- Kiratpur Location in Uttar Pradesh, India
- Coordinates: 27°09′26″N 78°59′15″E﻿ / ﻿27.15725°N 78.98744°E
- Country: India
- State: Uttar Pradesh
- District: Mainpuri
- Tehsil: Mainpuri

Area
- • Total: 2.693 km^{2} (1.040 sq mi)

Population (2011)
- • Total: 865
- • Density: 321/km^{2} (832/sq mi)
- Time zone: UTC+5:30 (IST)

= Kiratpur, Mainpuri =

Village in Uttar Pradesh, India

Kiratpur is a village in Mainpuri block of Mainpuri district, Uttar Pradesh, India. As of 2011, it had a population of 865, in 144 households.

== Demographics ==
As of 2011, Kiratpur had a population of 865, in 144 households. This population was 53.4% male (462) and 46.6% female (403). The 0-6 age group numbered 127 (64 male and 63 female), or 14.7% of the total population. 379 residents were members of Scheduled Castes, or 43.8% of the total.

The 1981 census recorded Kiratpur as having a population of 594 people, in 106 households.
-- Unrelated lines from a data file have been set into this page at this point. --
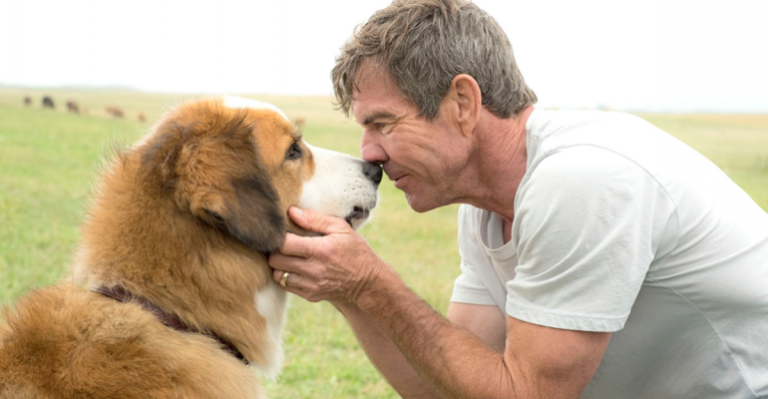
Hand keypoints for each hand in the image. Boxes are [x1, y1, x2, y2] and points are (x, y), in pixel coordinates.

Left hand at [269, 207, 388, 303]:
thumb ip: (316, 219)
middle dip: (275, 250)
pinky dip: (286, 277)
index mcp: (320, 249)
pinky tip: (296, 269)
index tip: (282, 232)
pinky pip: (286, 286)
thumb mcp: (342, 229)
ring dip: (279, 265)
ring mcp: (311, 284)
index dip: (277, 236)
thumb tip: (292, 212)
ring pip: (278, 275)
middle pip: (276, 260)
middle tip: (283, 244)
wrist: (368, 283)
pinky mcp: (310, 295)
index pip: (283, 244)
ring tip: (289, 257)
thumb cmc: (355, 251)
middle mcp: (313, 269)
The 1961 census recorded Kiratpur as comprising 1 hamlet, with a total population of 456 people (244 male and 212 female), in 87 households and 74 physical houses. The area of the village was given as 715 acres.

== Infrastructure ==
As of 2011, Kiratpur had 2 primary schools; it did not have any healthcare facilities. Drinking water was provided by well, hand pump, and tube well; there were no public toilets. The village had a post office but no public library; there was at least some access to electricity for all purposes. Streets were made of kachcha materials.